These advances bring CQFC to the level where it can help design and quantitatively analyze quantum effects in integrated optics systems and, reciprocally, benefit from fabrication capabilities of nanophotonics technology. Indeed, the true potential of CQFC is realized at scales where many optical elements are interconnected as potentially reconfigurable networks [15]. Bulk-optics implementations are impractical for the realization of such complex networks, and a form of integrated optics is necessary. In addition to the obvious size advantage of integrated optics, other benefits include reproducibility and mass production capability, and long-term optical path and phase stability. In particular, CMOS-compatible silicon integrated nanophotonics is seen as a leading platform for constructing large-scale CQFC networks.

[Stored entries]
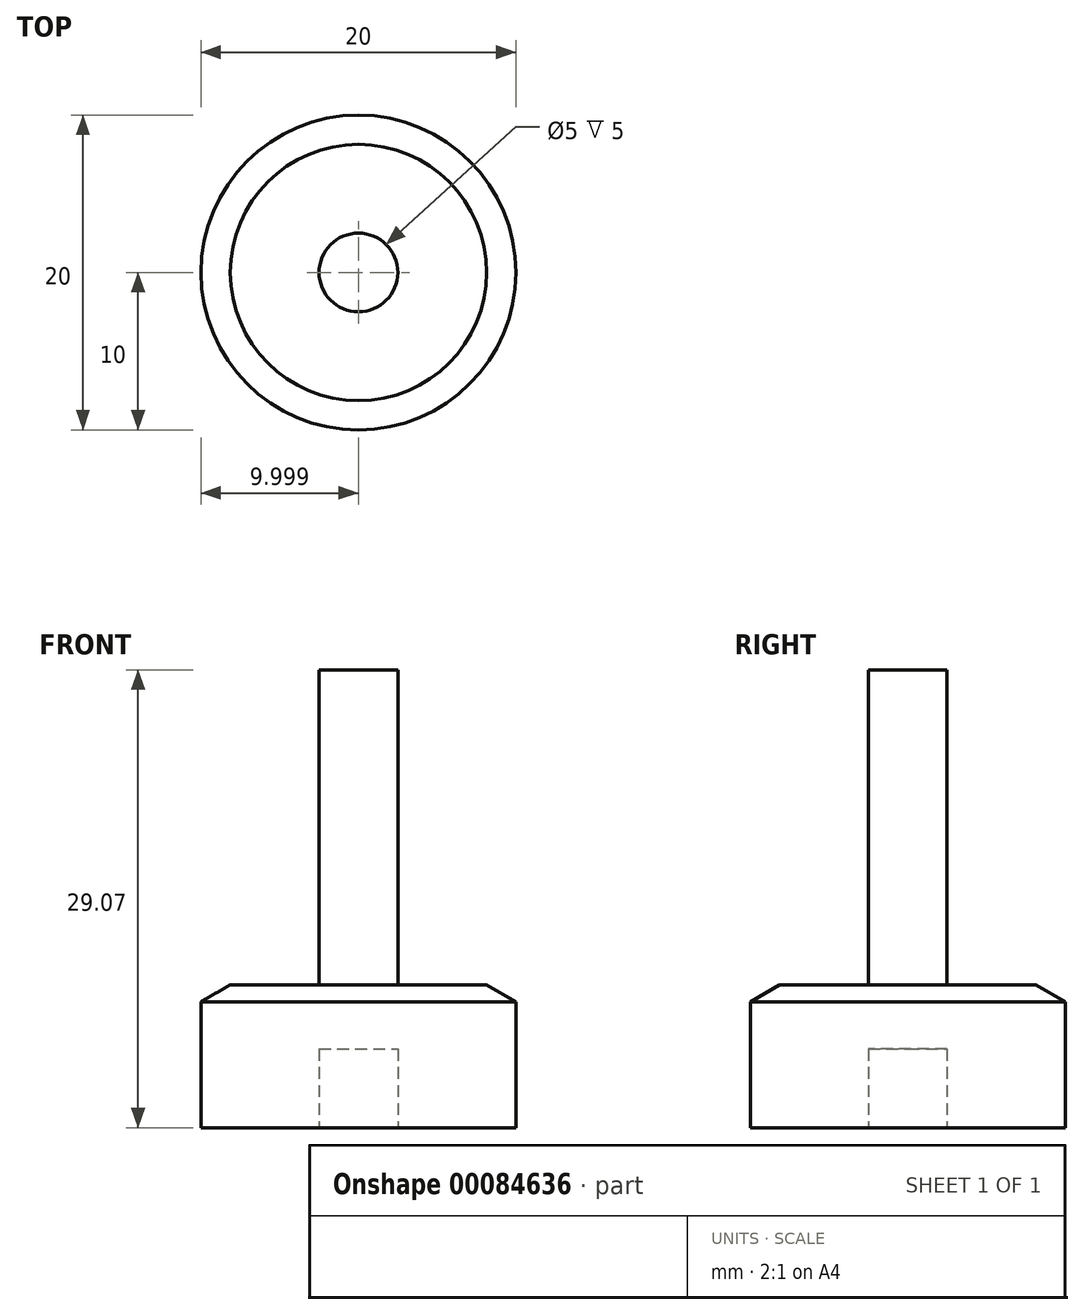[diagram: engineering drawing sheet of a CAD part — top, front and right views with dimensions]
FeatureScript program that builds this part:
annotation { "Feature Type Name" : "Feature", "Feature Type Description" : "" }
export const myFeature = defineFeature(function(context is Context, id is Id, definition is map)
    precondition{}
    {
        {
            var Q0;
            Q0=qCreatedBy(makeId("Front.planeOp"),FACE);
            var sketch = newSketch(context, id + "F0", { "sketchPlane" : qUnion([Q0])});
            skLineSegment(sketch, "E0.bottom", {"start": v(-30.55, 8) * mm, "end": v(-20.55, 8) * mm});
            skLineSegment(sketch, "E0.top", {"start": v(-30.55, 0) * mm, "end": v(-23.05, 0) * mm});
            skLineSegment(sketch, "E0.left", {"start": v(-30.55, 8) * mm, "end": v(-30.55, 0) * mm});
            skPoint(sketch, "E1", {"position": v(-20.55, 8) * mm});
            skPoint(sketch, "E2", {"position": v(-20.55, 0) * mm});
            skPoint(sketch, "E3", {"position": v(-20.55, 9.07) * mm});
            skLineSegment(sketch, "E4", {"start": v(-20.55, 8) * mm, "end": v(-20.55, 9.07) * mm});
            skLineSegment(sketch, "E5", {"start": v(-30.55, 8) * mm, "end": v(-28.7, 9.07) * mm});
            skLineSegment(sketch, "E6", {"start": v(-28.7, 9.07) * mm, "end": v(-20.55, 9.07) * mm});
            skLineSegment(sketch, "E7", {"start": v(-20.55, 8) * mm, "end": v(-20.55, 5) * mm});
            skPoint(sketch, "E0.right.end.orphan", {"position": v(-10.55, 0) * mm});
            skPoint(sketch, "E8.start.orphan", {"position": v(-10.55, 8) * mm});
            skLineSegment(sketch, "E9", {"start": v(-20.55, 9.07) * mm, "end": v(-20.55, 29.07) * mm});
            skLineSegment(sketch, "E10", {"start": v(-20.55, 29.07) * mm, "end": v(-23.05, 29.07) * mm});
            skLineSegment(sketch, "E11", {"start": v(-23.05, 29.07) * mm, "end": v(-23.05, 0) * mm});
            skPoint(sketch, "E12.start.orphan", {"position": v(-20.55, 4) * mm});
            skLineSegment(sketch, "E13", {"start": v(-20.55, 5) * mm, "end": v(-23.05, 5) * mm});
            skPoint(sketch, "E14", {"position": v(-20.55, 5) * mm});
            skSolve(sketch);
        }
        {
            var Q0;
            {var subQ0=sQuery(id+"F0.wireOp",EDGE,"E9");Q0=makeQuery(id+"F0.imprint","IMPRINT",FACE,{"disambiguationData":[TD([[makeQuery(id+"F0.imprint","IMPRINT",EDGE,{"derivedFrom":subQ0}),1.0]])]});}
            var Q1;
            {var subQ5=sQuery(id+"F0.wireOp",EDGE,"E0.top");Q1=makeQuery(id+"F0.imprint","IMPRINT",FACE,{"disambiguationData":[TD([[makeQuery(id+"F0.imprint","IMPRINT",EDGE,{"derivedFrom":subQ5}),1.0]])]});}
            var Q2;
            {var subQ0=sQuery(id+"F0.wireOp",EDGE,"E5");Q2=makeQuery(id+"F0.imprint","IMPRINT",FACE,{"disambiguationData":[TD([[makeQuery(id+"F0.imprint","IMPRINT",EDGE,{"derivedFrom":subQ0}),-1.0]])]});}
            var Q3;
            {var subQ0=sQuery(id+"F0.wireOp",EDGE,"E7");Q3=makeQuery(id+"F0.imprint","IMPRINT",FACE,{"disambiguationData":[TD([[makeQuery(id+"F0.imprint","IMPRINT",EDGE,{"derivedFrom":subQ0}),-1.0]])]});}
            var Q4;
            {var subQ0=sQuery(id+"F0.wireOp",EDGE,"E4");Q4=makeQuery(id+"F0.imprint","IMPRINT",FACE,{"disambiguationData":[TD([[makeQuery(id+"F0.imprint","IMPRINT",EDGE,{"derivedFrom":subQ0}),1.0]])]});}
            var Q5;
            Q5=sQuery(id+"F0.wireOp",EDGE,"E9");
            revolve(context, id + "F1", {"entities" : qUnion([Q0, Q1, Q2, Q3, Q4]), "axis" : qUnion([Q5]), "revolveType" : RevolveType.FULL});
        }
    });
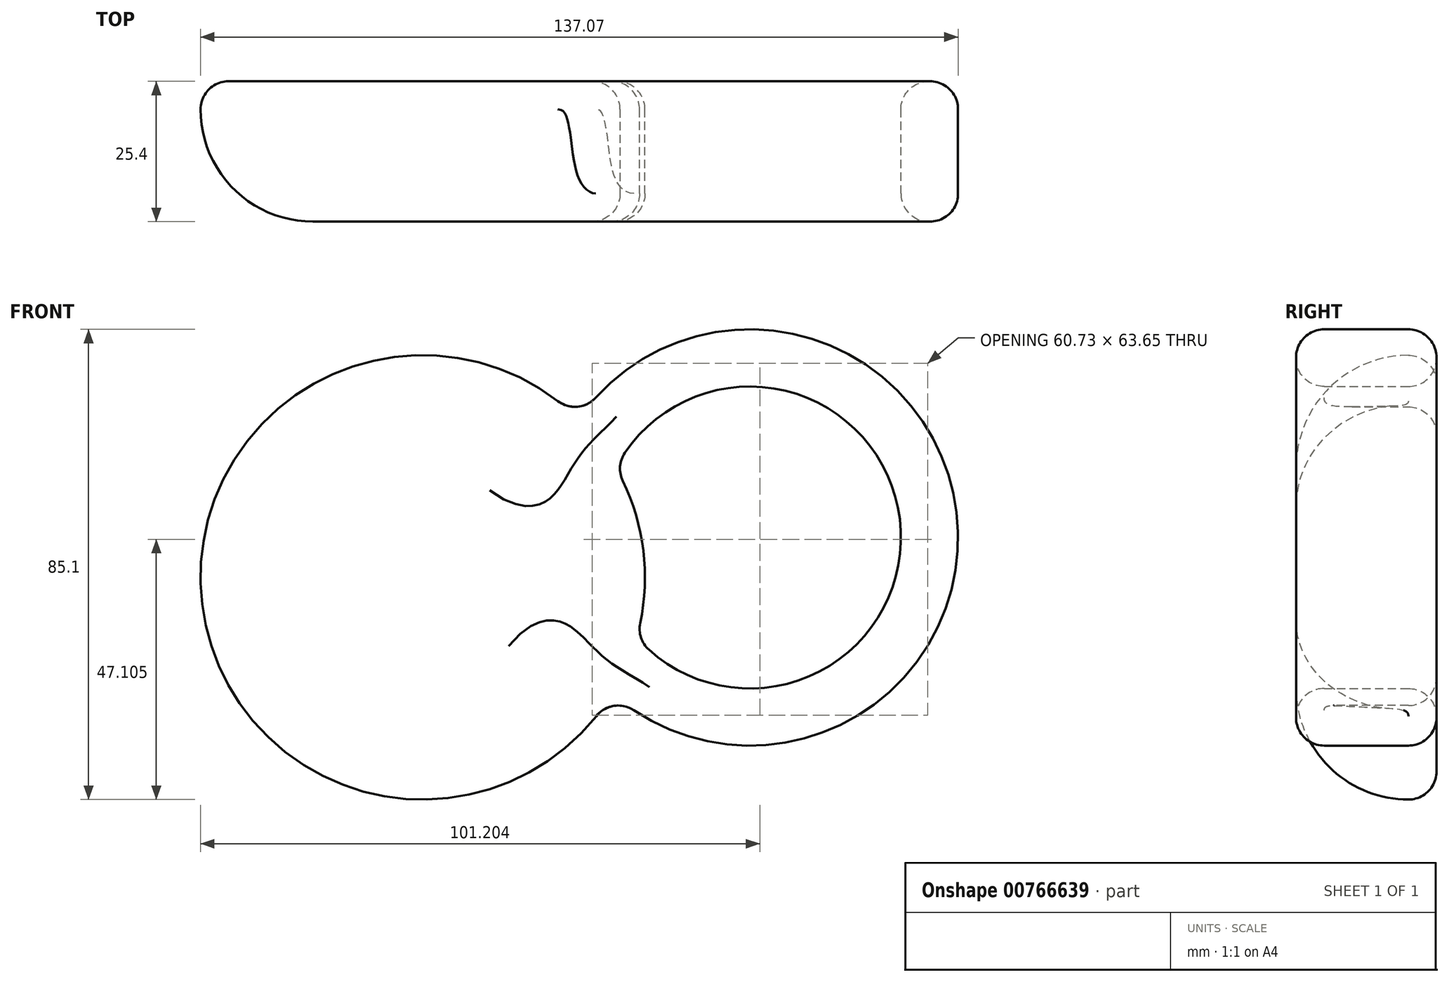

- [What you should do] Continue the passage about coherent quantum feedback control in integrated optics, starting right after its final sentence.

- [Result below]
In this paper, we present a detailed analysis of the potential of silicon nanophotonics for implementing CQFC networks. We describe the behavior of nanophotonic components relevant for construction of CQFC networks and also discuss the key challenges to silicon nanophotonics implementation of CQFC. Finally, we describe our fabrication and measurement of a simple on-chip CQFC network composed of two coupled cavities and analyze it using the SLH formalism. As many of the general points raised in the paper are revealed in the analysis of this device, this implementation serves as a useful testbed on which to explore the benefits and challenges of silicon nanophotonics realizations of CQFC.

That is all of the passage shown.